Tuesday 20th. Reaction to the news story has been positive. Brother Henry rolled lucky sevens today: he turned 77. His luck began with the coincidence of another resident of the Dieppe care facility sharing Henry’s birthday: two birthday cakes instead of one.
Wednesday 21st. Dom Bede had to get a new laser jet printer. He bought this printer reconditioned by the manufacturer, and guaranteed.
Thursday 22nd. Today, Father Innocent brought a long ladder outside and set it against the greenhouse, whose little panes he is now securing to face another winter. The greenhouse is only a few steps from the backmost exit of the monastery.
Friday 23rd. The amplifier in the refectory has been fading in and out a bit, as we continue hearing read Paul Theroux’s traveller’s account of the southern U.S. He has recounted well-known racist incidents of the 20th century; awful. But in a way, the plain account of the racial divide which has remained quietly tucked away in the everyday, is the more painful to hear.
Saturday 24th. Father Clovis is thinking of having an apple U-Pick this year, instead of selling apples already picked. Apple signs to be placed at the road have been taken out of storage.
Sunday 25th. At Mass this morning, sunlight in the chapel through the vertical blinds was nice. Our chapel is simple. One unusual feature is wainscoting that is a little higher than Dom Bede’s head. This seemed nice, until a friend of the community mentioned that he thought it looked about as slick as ‘Mister Furley’, the character played by Don Knotts on the T.V. show ‘Three’s Company’.
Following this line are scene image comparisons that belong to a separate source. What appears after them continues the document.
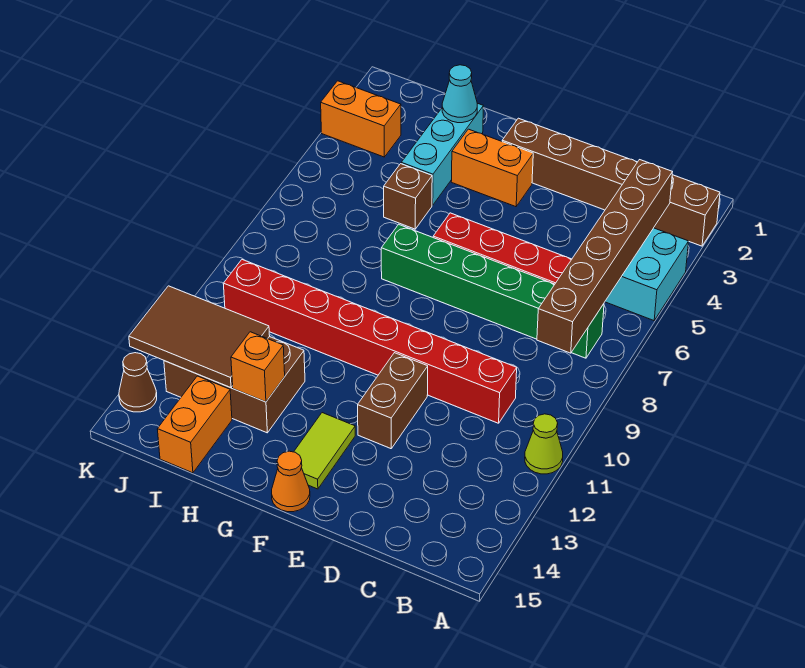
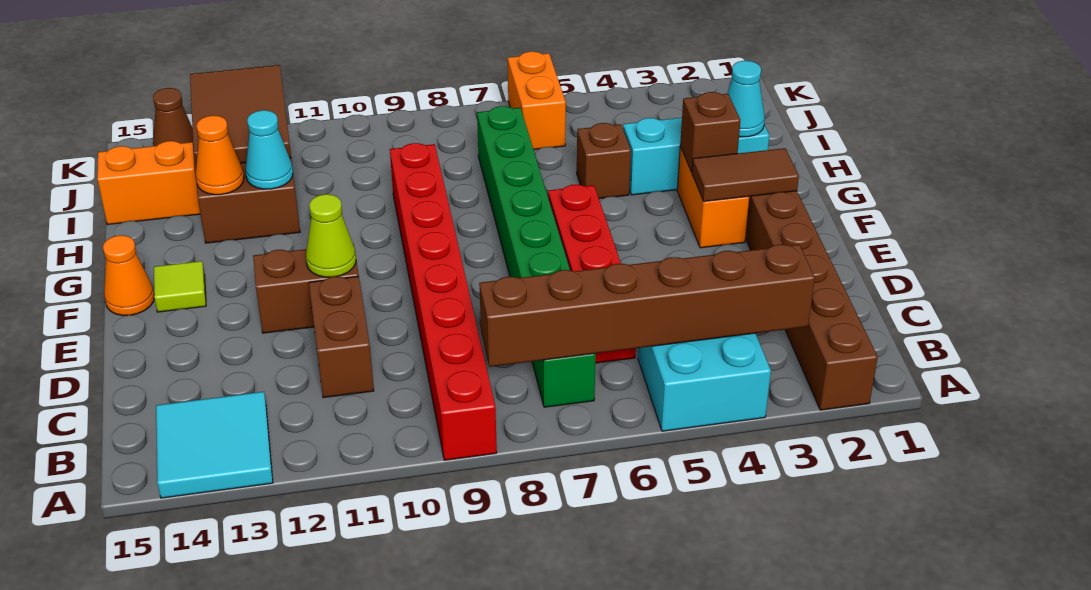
lime 1x1 cone [525,414,563,474] -> lime 1x1 cone moved to [306,194,356,277]
none -> cyan 2x2 tile [156,392,273,498]
green 1x6 brick [381,224,604,358] -> green 1x8 brick [477,106,596,407]
red 1x8 brick [223,260,517,423] -> red 1x8 brick moved to [390,143,497,460]
none -> brown 1x2 brick [309,276,374,398]
none -> brown 1x2 tile [692,148,799,202]
lime 1x2 tile [294,413,355,489] -> lime 1x1 tile [154,261,206,312]
none -> brown 1x1 brick [680,92,741,172]
none -> cyan 1x1 cone [245,110,293,189]
orange 1x1 brick [231,332,285,402] -> orange 1x1 cone [196,116,244,195]
orange 1x2 brick [321,81,401,157] -> orange 1x2 brick moved to [508,52,566,150]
Monday 26th. Apple juice production got off to a smooth start. Father Clovis works hard and has good helpers for the final steps: someone to wash the apples, someone to prepare the apples to be pressed by Clovis; someone to put the pressed juice into plastic bottles saved from last year.
Tuesday 27th. Dom Yvon Moreau of Val Notre Dame gave us a copy of his new book, “Écouter Dieu”, a book on Lectio Divina. The card that accompanied it says Communion dans l’Esprit (Communion in the Spirit) on the front, with the image of a Cross encircled with light. On the back it says Dom Yvon found his inspiration for intercessory monastic prayer in Communion in the Spirit, and hopes for help from the same source in his task as Bishop. He became Bishop of Sainte-Anne-de-la-Pocatière in 2008.
Wednesday 28th. The internet was too weak for opening or sending e-mails today. The problem was with one of the towers down the highway a bit. This evening, the lake was covered with geese floating about, then a short while later, no geese in sight.
Thursday 29th. The juice spree over, it is time to wash the two heavy cheese cloths Clovis wraps mashed apple in before pressing. A new date has been added to the community calendar: “December 30, employee Christmas meal.”
Friday 30th. It was warm enough this evening to stroll about outside without extra clothes. In the distance: the faint beep of the dump truck’s backing up with a load of silage. This is the third cut. In the barn this afternoon, people were talking about beaver; you can cook and serve it, but must soak it first to get the smell out, then give it quite a cooking. “Do they eat fish?” someone asked, trying to understand this smell. “No, they eat wood, and that’s what you taste.” How appetising is that?